# will rosy barbs eat Amano shrimp?



## MyraVan

I currently have 8 fish in a 20 Gal tank: 4 zebra danios, 2 rosy barbs, 2 hillstream loaches.

I would like to get some Amano shrimp, partly for their algae-eating abilities, partly because they are supposed to be really cute! The LFS has some. However I worry about the other fish eating them.The zebra danios and hillstream loaches certainly won't, but I'm not 100% sure about the rosy barbs. Does anyone have any experience with Amano shrimp, enough to guess whether they would be eaten or not?


----------



## maxpayne_lhp

Probably, young ones will be aten out quickly! But I have 4 adult ones and they are so big that no fish in my tank can harm them.


----------



## Cichlid Man

IME Tiger and rosey barbs will attack large ghost shrimps but because amano shrimps are a lot tougher then you should have no problems, however small ones will get attacked.


----------



## shev

yeah, amanos are "buffer" than ghost shrimp, but they may rip off legs or antennas from small amanos


----------



## MyraVan

The ones I saw in the shop were about 1 inch long. I guess that's too small for them to be safe with the rosy barbs. Oh, well. Maybe for the next tank!

Thanks for all your help, folks.


----------



## maxpayne_lhp

I used to have these guys as freshfood for some of my guys in the community tank. About 10% out of my order is big guys so some can survive until now  Looking these guys grabbing the tubifex worms is so fantastic. They get there nervously so, I need to place bunches of these worms in the shrmp's area sometimes to encourage them. I don't feed the fish with aminos any longer.


----------



## Bob2

MyraVan @ Wed Jan 19 said:


> I currently have 8 fish in a 20 Gal tank: 4 zebra danios, 2 rosy barbs, 2 hillstream loaches.
> 
> I would like to get some Amano shrimp, partly for their algae-eating abilities, partly because they are supposed to be really cute! The LFS has some. However I worry about the other fish eating them.The zebra danios and hillstream loaches certainly won't, but I'm not 100% sure about the rosy barbs. Does anyone have any experience with Amano shrimp, enough to guess whether they would be eaten or not?

+ + + +

**Exercise directions**
What comes next in the forum thread above about whether rosy barbs will eat Amano shrimp? Write its continuation from the point where it stops.

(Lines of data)

+ + + +

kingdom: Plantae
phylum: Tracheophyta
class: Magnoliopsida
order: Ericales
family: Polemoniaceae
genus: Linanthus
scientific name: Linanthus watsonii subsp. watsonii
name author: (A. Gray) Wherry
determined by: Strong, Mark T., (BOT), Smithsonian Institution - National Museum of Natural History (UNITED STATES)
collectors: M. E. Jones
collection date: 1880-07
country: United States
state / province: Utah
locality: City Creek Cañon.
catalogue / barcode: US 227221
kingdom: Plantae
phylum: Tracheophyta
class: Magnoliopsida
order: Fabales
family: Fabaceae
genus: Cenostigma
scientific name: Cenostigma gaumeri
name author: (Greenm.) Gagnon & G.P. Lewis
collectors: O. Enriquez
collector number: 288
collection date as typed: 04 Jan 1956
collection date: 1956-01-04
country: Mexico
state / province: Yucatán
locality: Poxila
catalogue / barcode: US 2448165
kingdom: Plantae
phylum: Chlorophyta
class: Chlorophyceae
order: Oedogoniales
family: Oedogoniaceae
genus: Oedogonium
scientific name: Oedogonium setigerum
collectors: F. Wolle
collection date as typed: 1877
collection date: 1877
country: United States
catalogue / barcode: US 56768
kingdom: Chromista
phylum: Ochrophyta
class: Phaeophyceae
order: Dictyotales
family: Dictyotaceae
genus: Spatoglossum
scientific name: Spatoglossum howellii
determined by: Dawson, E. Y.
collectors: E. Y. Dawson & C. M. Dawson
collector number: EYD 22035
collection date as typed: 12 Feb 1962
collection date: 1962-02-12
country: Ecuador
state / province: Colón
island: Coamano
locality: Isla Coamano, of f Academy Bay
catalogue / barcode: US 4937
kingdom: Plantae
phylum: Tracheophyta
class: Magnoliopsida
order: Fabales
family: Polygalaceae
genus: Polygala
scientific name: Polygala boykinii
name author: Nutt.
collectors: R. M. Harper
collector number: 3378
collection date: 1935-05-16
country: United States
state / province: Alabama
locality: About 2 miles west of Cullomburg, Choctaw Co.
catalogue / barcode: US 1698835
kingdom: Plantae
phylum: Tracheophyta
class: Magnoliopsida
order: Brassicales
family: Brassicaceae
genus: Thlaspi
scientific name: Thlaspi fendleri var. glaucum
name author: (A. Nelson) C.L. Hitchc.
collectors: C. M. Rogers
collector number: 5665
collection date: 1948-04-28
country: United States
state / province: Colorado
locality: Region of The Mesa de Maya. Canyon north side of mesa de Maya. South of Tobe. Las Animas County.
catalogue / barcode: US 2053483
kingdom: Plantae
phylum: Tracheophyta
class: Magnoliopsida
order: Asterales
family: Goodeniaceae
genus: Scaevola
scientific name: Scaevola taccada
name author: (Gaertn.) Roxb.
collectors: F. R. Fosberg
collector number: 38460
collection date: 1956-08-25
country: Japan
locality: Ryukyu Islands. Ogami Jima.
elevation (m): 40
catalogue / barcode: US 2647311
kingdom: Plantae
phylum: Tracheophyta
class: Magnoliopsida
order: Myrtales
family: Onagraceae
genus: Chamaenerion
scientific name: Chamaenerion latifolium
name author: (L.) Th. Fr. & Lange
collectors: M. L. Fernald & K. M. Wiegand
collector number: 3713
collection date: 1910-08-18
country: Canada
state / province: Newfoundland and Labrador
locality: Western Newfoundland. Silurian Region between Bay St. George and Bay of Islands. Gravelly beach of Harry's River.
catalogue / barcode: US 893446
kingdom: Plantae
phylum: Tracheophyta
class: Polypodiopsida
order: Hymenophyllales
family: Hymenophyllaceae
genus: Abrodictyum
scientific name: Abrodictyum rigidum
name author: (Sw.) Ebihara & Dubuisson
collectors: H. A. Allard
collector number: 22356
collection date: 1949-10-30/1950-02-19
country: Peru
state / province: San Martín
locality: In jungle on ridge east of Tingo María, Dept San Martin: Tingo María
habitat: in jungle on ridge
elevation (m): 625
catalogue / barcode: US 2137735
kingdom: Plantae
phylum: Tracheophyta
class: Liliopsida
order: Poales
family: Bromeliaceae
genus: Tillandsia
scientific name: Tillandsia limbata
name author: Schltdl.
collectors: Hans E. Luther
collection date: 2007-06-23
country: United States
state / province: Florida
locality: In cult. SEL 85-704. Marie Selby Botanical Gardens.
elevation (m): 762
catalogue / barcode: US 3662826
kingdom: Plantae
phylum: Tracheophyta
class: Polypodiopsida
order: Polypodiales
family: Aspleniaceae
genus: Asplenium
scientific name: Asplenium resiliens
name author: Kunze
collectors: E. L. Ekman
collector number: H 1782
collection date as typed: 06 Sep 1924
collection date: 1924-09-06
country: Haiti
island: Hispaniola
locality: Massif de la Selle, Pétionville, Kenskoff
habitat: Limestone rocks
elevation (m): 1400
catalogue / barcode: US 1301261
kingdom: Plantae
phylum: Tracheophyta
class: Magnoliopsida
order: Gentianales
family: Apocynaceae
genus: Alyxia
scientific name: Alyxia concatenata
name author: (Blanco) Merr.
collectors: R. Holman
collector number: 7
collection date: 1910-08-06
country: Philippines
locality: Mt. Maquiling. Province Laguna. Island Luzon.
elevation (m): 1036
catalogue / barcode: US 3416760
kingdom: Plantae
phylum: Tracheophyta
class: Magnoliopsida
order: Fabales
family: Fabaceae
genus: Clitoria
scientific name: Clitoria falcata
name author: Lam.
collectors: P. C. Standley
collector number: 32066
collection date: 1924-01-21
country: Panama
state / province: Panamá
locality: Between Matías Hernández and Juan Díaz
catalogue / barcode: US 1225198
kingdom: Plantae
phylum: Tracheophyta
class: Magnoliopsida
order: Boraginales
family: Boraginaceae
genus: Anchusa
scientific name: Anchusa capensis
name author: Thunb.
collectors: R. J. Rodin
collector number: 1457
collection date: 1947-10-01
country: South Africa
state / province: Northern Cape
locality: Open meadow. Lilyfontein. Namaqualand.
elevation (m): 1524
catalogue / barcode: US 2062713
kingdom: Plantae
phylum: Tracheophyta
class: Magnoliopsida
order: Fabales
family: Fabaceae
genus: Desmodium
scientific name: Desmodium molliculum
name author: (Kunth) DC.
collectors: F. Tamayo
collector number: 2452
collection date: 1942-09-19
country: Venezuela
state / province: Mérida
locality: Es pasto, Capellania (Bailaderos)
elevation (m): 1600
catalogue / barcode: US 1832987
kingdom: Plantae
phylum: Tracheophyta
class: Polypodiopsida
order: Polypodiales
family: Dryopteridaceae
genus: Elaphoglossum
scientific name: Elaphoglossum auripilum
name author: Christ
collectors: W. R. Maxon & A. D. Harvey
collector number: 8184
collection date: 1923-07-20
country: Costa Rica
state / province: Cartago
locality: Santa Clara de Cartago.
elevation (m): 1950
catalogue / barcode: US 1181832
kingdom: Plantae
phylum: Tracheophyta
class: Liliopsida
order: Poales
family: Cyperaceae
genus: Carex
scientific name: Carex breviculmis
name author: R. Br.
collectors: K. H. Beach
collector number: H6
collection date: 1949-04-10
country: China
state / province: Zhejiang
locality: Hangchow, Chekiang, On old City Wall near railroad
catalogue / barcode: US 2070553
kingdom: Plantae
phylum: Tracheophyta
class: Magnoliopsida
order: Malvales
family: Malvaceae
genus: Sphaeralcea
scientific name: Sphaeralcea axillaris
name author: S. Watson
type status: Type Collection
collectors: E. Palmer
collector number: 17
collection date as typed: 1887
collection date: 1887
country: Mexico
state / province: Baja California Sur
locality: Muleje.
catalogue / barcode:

+ + + +

**Response**
To help with your problem with alage, you might try FLORIDA FLAG FISH...they are small, fairly colorful and do a good job esp on hair algae.


----------



## maxpayne_lhp

How many tupes of fresh water algea are there?


----------



## Cichlid Man

The only three that's ever grown in my tank are:
The dotty green stuff that is really difficult to scrape off the glass and grows in bright light, the brown stuff that comes off really easily by a scraper or a pleco and grows in more shadey areas, and the hair like algae that usually grows in water with very high neutrients.


----------



## Fish n chips

Molllys will do the job


----------



## Cichlid Man

It depends on what type of algae it is, mollys won't be able to tackle really coarse algae but plecos will.


----------



## Damon

Mollies are some of the best algae eaters out there. they eat brown, hair and black (yes I said bba.)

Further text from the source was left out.